**Records for the task:**

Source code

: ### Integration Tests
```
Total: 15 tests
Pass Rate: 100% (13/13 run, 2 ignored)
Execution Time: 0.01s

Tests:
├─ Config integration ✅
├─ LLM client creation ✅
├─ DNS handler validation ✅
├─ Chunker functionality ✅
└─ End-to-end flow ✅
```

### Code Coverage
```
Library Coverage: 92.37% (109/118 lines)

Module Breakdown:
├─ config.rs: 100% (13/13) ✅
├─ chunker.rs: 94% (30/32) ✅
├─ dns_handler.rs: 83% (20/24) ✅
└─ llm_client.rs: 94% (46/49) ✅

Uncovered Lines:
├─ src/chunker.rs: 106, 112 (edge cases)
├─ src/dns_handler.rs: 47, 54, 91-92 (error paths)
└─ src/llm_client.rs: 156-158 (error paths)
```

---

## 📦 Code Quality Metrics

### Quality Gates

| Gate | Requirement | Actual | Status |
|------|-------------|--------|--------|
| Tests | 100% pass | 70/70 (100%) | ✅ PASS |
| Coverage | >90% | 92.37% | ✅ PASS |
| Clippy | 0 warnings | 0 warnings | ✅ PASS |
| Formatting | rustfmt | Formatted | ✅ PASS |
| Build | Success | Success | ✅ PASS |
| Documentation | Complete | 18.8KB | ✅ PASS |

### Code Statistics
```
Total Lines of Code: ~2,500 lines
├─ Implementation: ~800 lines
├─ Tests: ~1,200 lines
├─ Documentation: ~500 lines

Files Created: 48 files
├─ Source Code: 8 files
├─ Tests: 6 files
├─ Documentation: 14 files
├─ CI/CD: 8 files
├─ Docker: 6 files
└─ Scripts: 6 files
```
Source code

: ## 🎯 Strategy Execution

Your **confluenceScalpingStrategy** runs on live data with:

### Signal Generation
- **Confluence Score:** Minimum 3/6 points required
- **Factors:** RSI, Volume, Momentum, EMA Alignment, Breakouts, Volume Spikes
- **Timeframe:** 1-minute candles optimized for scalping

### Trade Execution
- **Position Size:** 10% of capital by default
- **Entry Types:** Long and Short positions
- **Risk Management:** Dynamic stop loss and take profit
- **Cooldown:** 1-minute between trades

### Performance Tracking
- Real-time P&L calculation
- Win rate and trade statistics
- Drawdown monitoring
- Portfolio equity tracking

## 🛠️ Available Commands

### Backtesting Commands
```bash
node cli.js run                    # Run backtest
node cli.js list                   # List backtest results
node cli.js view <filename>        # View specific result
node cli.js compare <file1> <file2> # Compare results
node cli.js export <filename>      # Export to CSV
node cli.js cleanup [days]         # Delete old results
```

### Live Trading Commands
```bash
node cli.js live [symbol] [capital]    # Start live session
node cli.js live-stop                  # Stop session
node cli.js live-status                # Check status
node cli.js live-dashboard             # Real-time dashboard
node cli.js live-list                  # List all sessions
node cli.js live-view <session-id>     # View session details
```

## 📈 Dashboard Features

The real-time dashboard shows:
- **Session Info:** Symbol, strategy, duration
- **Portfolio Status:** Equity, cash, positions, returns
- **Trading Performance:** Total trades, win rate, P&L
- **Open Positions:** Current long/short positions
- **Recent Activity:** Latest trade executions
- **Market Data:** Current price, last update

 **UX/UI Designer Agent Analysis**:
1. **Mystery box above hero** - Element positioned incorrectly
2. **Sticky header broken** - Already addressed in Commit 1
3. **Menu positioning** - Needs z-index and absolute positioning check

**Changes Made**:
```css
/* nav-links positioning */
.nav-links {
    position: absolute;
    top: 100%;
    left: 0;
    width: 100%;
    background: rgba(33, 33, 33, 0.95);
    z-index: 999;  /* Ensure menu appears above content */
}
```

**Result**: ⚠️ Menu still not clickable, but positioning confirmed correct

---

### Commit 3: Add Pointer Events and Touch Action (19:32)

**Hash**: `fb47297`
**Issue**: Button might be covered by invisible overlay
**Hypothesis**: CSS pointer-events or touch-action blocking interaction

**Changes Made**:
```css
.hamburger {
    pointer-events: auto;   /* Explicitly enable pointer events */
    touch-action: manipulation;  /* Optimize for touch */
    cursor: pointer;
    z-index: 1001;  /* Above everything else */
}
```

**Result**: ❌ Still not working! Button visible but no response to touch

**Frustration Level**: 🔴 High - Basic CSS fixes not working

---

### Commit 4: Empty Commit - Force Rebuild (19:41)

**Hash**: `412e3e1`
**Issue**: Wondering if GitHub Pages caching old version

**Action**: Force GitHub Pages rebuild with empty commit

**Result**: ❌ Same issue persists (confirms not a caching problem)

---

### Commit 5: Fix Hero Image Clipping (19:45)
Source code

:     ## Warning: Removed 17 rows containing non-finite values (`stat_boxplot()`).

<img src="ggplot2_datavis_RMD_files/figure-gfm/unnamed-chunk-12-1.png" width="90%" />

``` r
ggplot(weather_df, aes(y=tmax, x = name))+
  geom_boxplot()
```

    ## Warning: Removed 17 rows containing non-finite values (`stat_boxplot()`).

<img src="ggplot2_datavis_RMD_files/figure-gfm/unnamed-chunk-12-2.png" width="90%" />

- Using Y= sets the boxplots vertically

**Task:** Every line containing the word "paths" should be copied from the material.

**Expected output:**
├─ src/dns_handler.rs: 47, 54, 91-92 (error paths)
└─ src/llm_client.rs: 156-158 (error paths)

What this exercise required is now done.